** Work request **
Copy all the lines of the data that include the word "website".

(Saved data entries)
::::

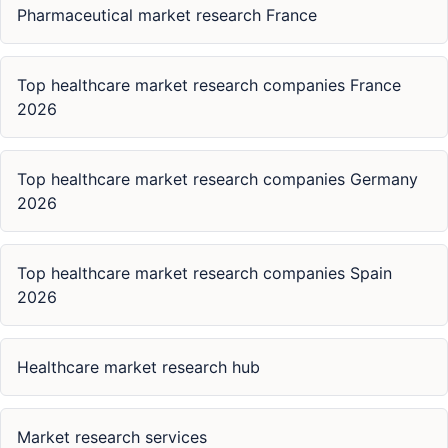
Pharmaceutical market research France
Top healthcare market research companies France
2026
Top healthcare market research companies Germany
2026
Top healthcare market research companies Spain
2026
Healthcare market research hub
Market research services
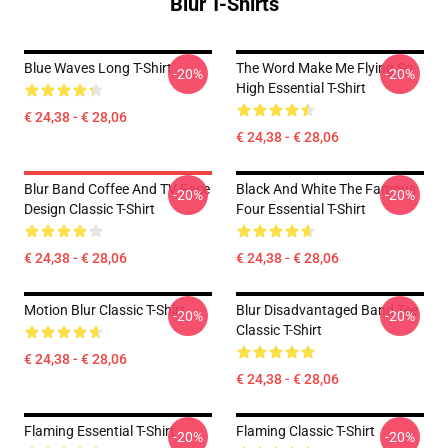
Blur T-Shirts
Blue Waves Long T-Shirt
The Word Make Me Flying So
-20%
-20%
High Essential T-Shirt
€ 24,38 - € 28,06
€ 24,38 - € 28,06
Blur Band Coffee And TV Face
Black And White The Famous
-20%
-20%
Design Classic T-Shirt
Four Essential T-Shirt
€ 24,38 - € 28,06
€ 24,38 - € 28,06
Motion Blur Classic T-Shirt
Blur Disadvantaged Band Tee
-20%
-20%
Classic T-Shirt
€ 24,38 - € 28,06
€ 24,38 - € 28,06
Flaming Essential T-Shirt
Flaming Classic T-Shirt
-20%
-20%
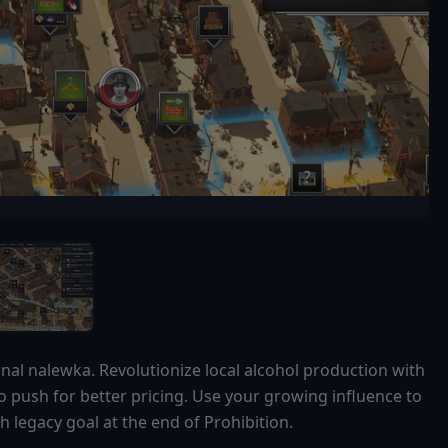
onal nalewka. Revolutionize local alcohol production with
to push for better pricing. Use your growing influence to
 legacy goal at the end of Prohibition.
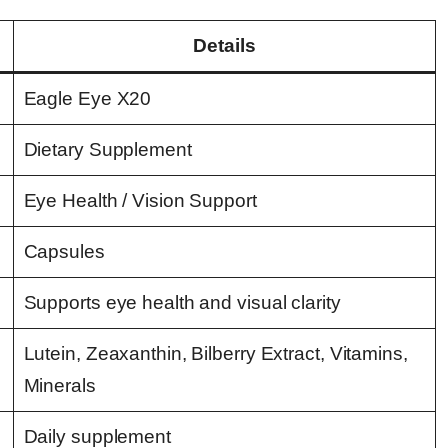
Details
Eagle Eye X20
Dietary Supplement
Eye Health / Vision Support
Capsules
Supports eye health and visual clarity
Lutein, Zeaxanthin, Bilberry Extract, Vitamins,
Minerals
Daily supplement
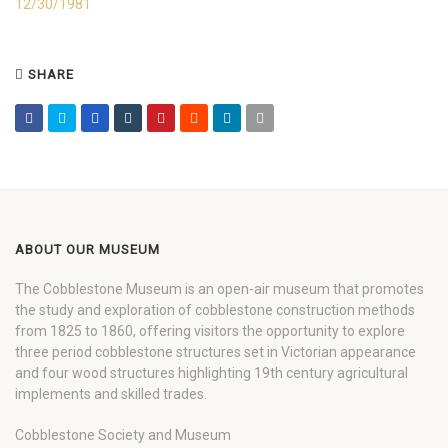
12/30/1981
SHARE
ABOUT OUR MUSEUM
The Cobblestone Museum is an open-air museum that promotes
the study and exploration of cobblestone construction methods
from 1825 to 1860, offering visitors the opportunity to explore
three period cobblestone structures set in Victorian appearance
and four wood structures highlighting 19th century agricultural
implements and skilled trades.
Cobblestone Society and Museum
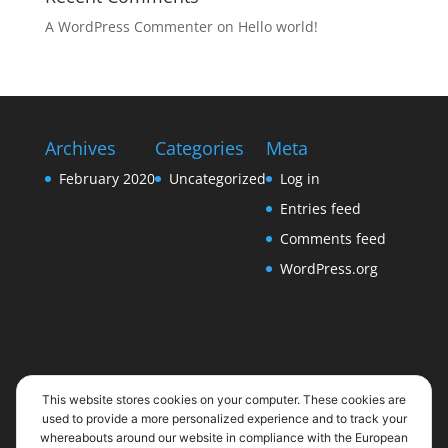
A WordPress Commenter
on
Hello world!
Archives
Categories
Meta
February 2020
Uncategorized
Log in
Entries feed
Comments feed
WordPress.org
This website stores cookies on your computer. These cookies are
used to provide a more personalized experience and to track your
whereabouts around our website in compliance with the European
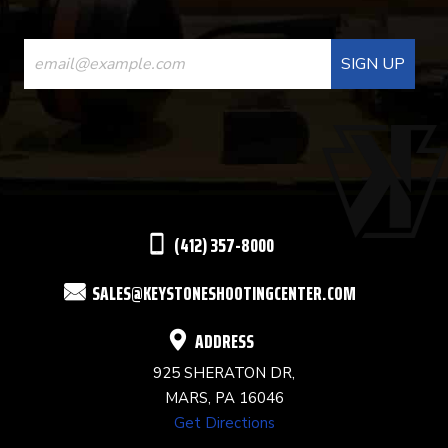
CONSTANT
CONTACT
USE.
PLEASE
LEAVE
THIS
(412) 357-8000
FIELD
SALES@KEYSTONESHOOTINGCENTER.COM
BLANK.
ADDRESS
925 SHERATON DR,
MARS, PA 16046
Get Directions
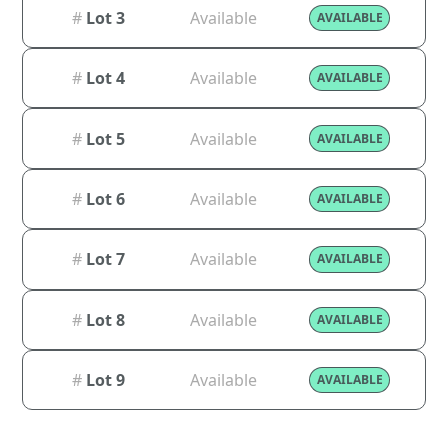
#
Lot 3
Available
AVAILABLE
#
Lot 4
Available
AVAILABLE
#
Lot 5
Available
AVAILABLE
#
Lot 6
Available
AVAILABLE
#
Lot 7
Available
AVAILABLE
#
Lot 8
Available
AVAILABLE
#
Lot 9
Available
AVAILABLE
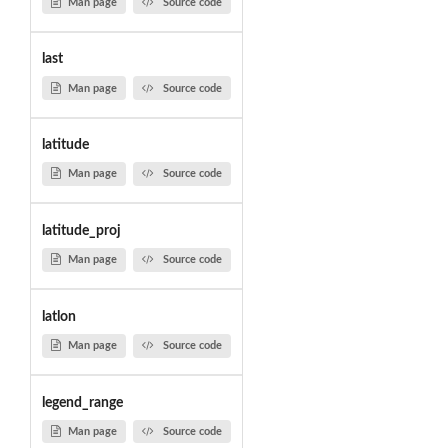
Man page
Source code
last
Man page
Source code
latitude
Man page
Source code
latitude_proj
Man page
Source code
latlon
Man page
Source code
legend_range
Man page
Source code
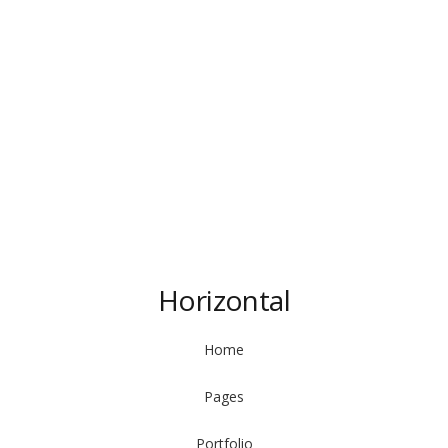
Horizontal
Home
Pages
Portfolio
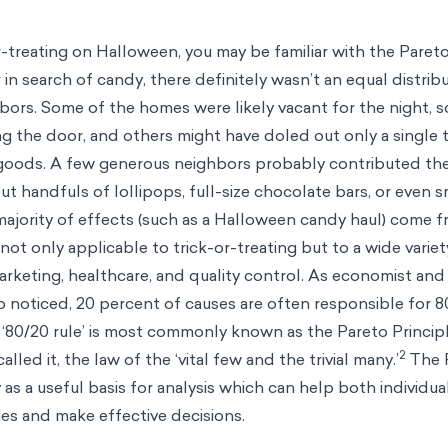
r-treating on Halloween, you may be familiar with the Pareto
 search of candy, there definitely wasn’t an equal distrib
bors. Some of the homes were likely vacant for the night, 
 the door, and others might have doled out only a single t
goods. A few generous neighbors probably contributed the
ut handfuls of lollipops, full-size chocolate bars, or even s
ajority of effects (such as a Halloween candy haul) come f
ot only applicable to trick-or-treating but to a wide variet
rketing, healthcare, and quality control. As economist and
o
noticed, 20 percent of causes are often responsible for 8
‘80/20 rule’ is most commonly known as the Pareto Principl
2
lled it, the law of the ‘vital few and the trivial many.’
The 
y as a useful basis for analysis which can help both individu
ties and make effective decisions.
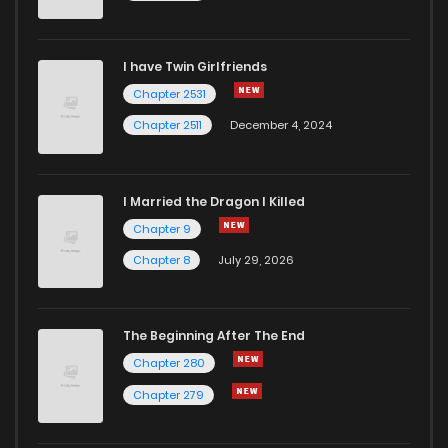
I have Twin Girlfriends
Chapter 2531
Chapter 2511
December 4, 2024
I Married the Dragon I Killed
Chapter 9
Chapter 8
July 29, 2026
The Beginning After The End
Chapter 280
Chapter 279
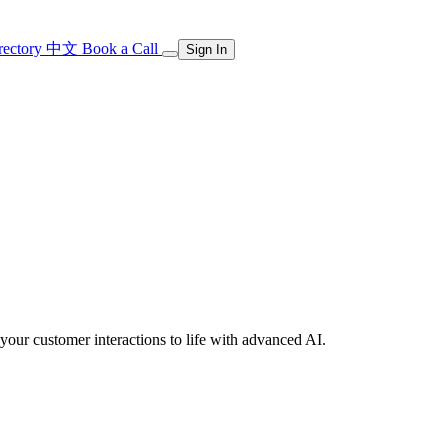
rectory
中文
Book a Call
Sign In
our customer interactions to life with advanced AI.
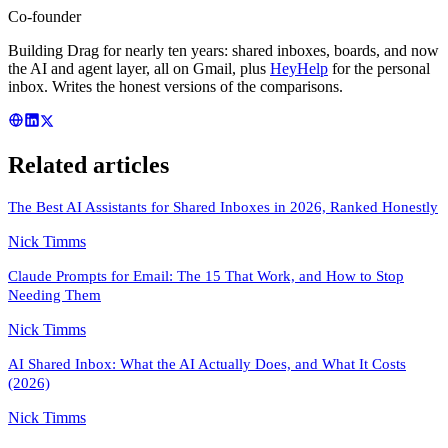
Co-founder
Building Drag for nearly ten years: shared inboxes, boards, and now
the AI and agent layer, all on Gmail, plus
HeyHelp
for the personal
inbox. Writes the honest versions of the comparisons.
Related articles
The Best AI Assistants for Shared Inboxes in 2026, Ranked Honestly
Nick Timms
Claude Prompts for Email: The 15 That Work, and How to Stop
Needing Them
Nick Timms
AI Shared Inbox: What the AI Actually Does, and What It Costs
(2026)
Nick Timms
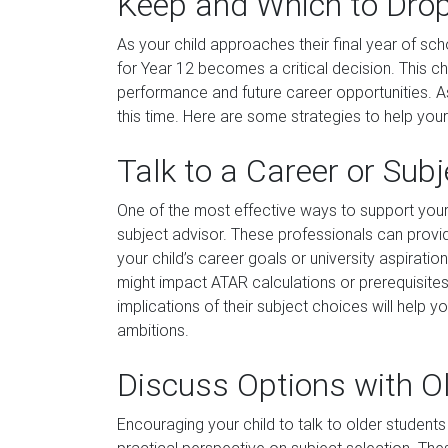
Keep and Which to Drop
As your child approaches their final year of sc
for Year 12 becomes a critical decision. This c
performance and future career opportunities. As
this time. Here are some strategies to help you
Talk to a Career or Sub
One of the most effective ways to support your
subject advisor. These professionals can provide
your child’s career goals or university aspirat
might impact ATAR calculations or prerequisites
implications of their subject choices will help y
ambitions.
Discuss Options with O
Encouraging your child to talk to older studen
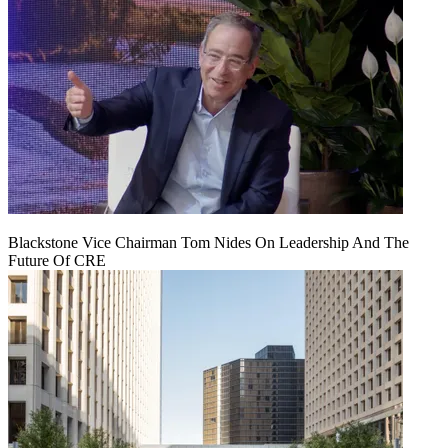
Blackstone Vice Chairman Tom Nides On Leadership And The
Future Of CRE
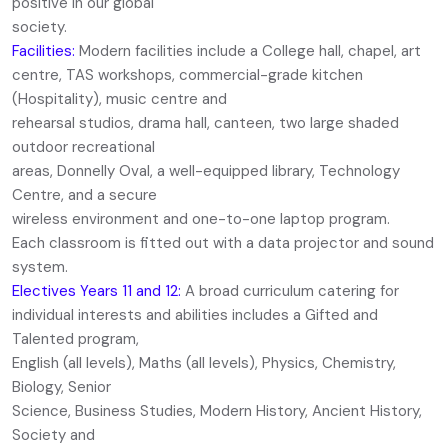
positive in our global
society.
Facilities:
Modern facilities include a College hall, chapel, art
centre, TAS workshops, commercial-grade kitchen
(Hospitality), music centre and
rehearsal studios, drama hall, canteen, two large shaded
outdoor recreational
areas, Donnelly Oval, a well-equipped library, Technology
Centre, and a secure
wireless environment and one-to-one laptop program.
Each classroom is fitted out with a data projector and sound
system.
Electives Years 11 and 12:
A broad curriculum catering for
individual interests and abilities includes a Gifted and
Talented program,
English (all levels), Maths (all levels), Physics, Chemistry,
Biology, Senior
Science, Business Studies, Modern History, Ancient History,
Society and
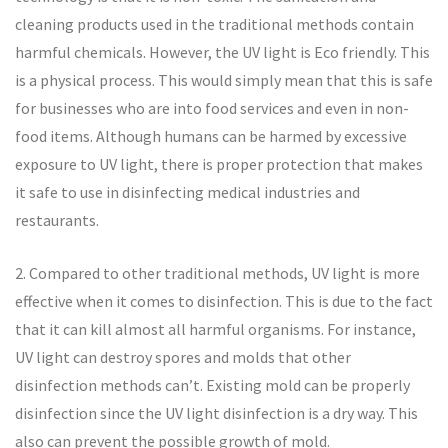
cleaning products used in the traditional methods contain
harmful chemicals. However, the UV light is Eco friendly. This
is a physical process. This would simply mean that this is safe
for businesses who are into food services and even in non-
food items. Although humans can be harmed by excessive
exposure to UV light, there is proper protection that makes
it safe to use in disinfecting medical industries and
restaurants.
2. Compared to other traditional methods, UV light is more
effective when it comes to disinfection. This is due to the fact
that it can kill almost all harmful organisms. For instance,
UV light can destroy spores and molds that other
disinfection methods can’t. Existing mold can be properly
disinfection since the UV light disinfection is a dry way. This
also can prevent the possible growth of mold.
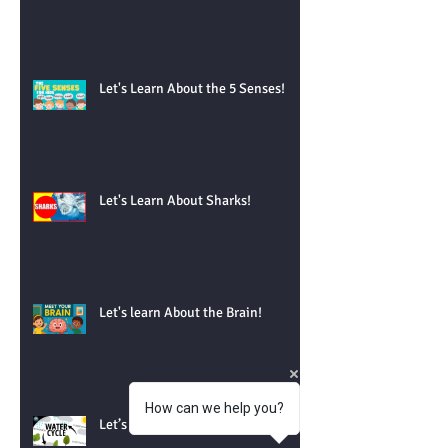
Let's Learn About the 5 Senses!
Let's Learn About Sharks!
Let's learn About the Brain!
How can we help you?
Let’s Learn About the Water Cycle!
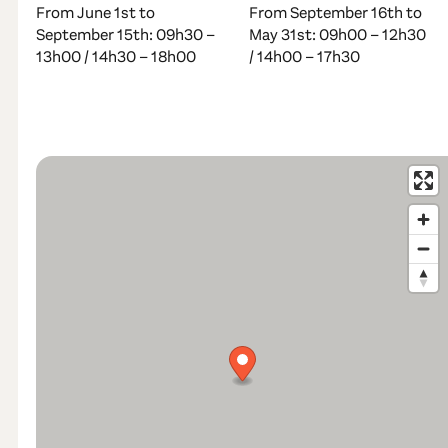
From June 1st to
From September 16th to
September 15th: 09h30 –
May 31st: 09h00 – 12h30
13h00 / 14h30 – 18h00
/ 14h00 – 17h30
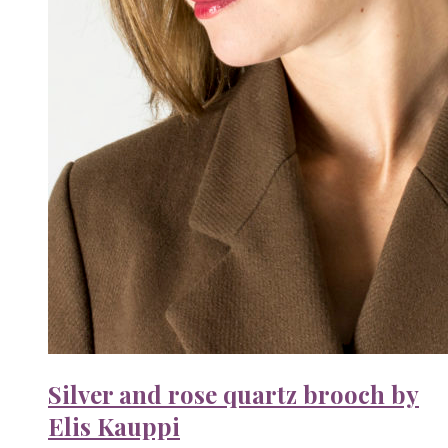
Silver and rose quartz brooch by
Elis Kauppi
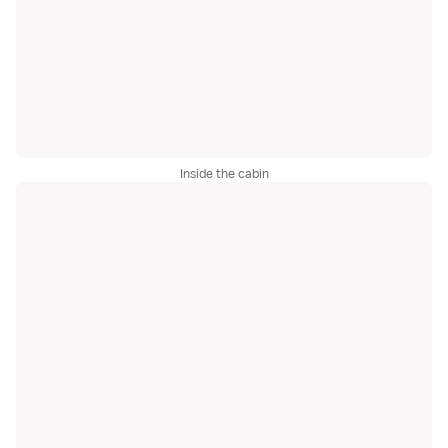
Inside the cabin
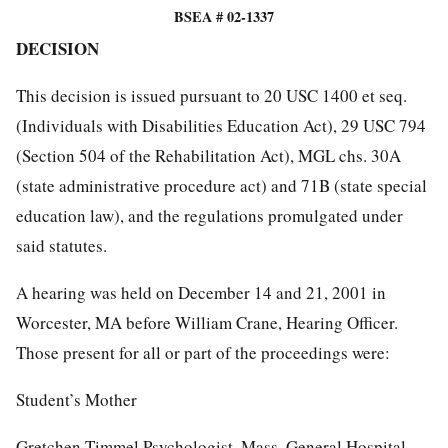
BSEA # 02-1337
DECISION
This decision is issued pursuant to 20 USC 1400 et seq.
(Individuals with Disabilities Education Act), 29 USC 794
(Section 504 of the Rehabilitation Act), MGL chs. 30A
(state administrative procedure act) and 71B (state special
education law), and the regulations promulgated under
said statutes.
A hearing was held on December 14 and 21, 2001 in
Worcester, MA before William Crane, Hearing Officer.
Those present for all or part of the proceedings were:
Student’s Mother
Gretchen Timmel Psychologist, Mass. General Hospital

::::

** Solution for this exercise **
This website stores cookies on your computer. These cookies are
whereabouts around our website in compliance with the European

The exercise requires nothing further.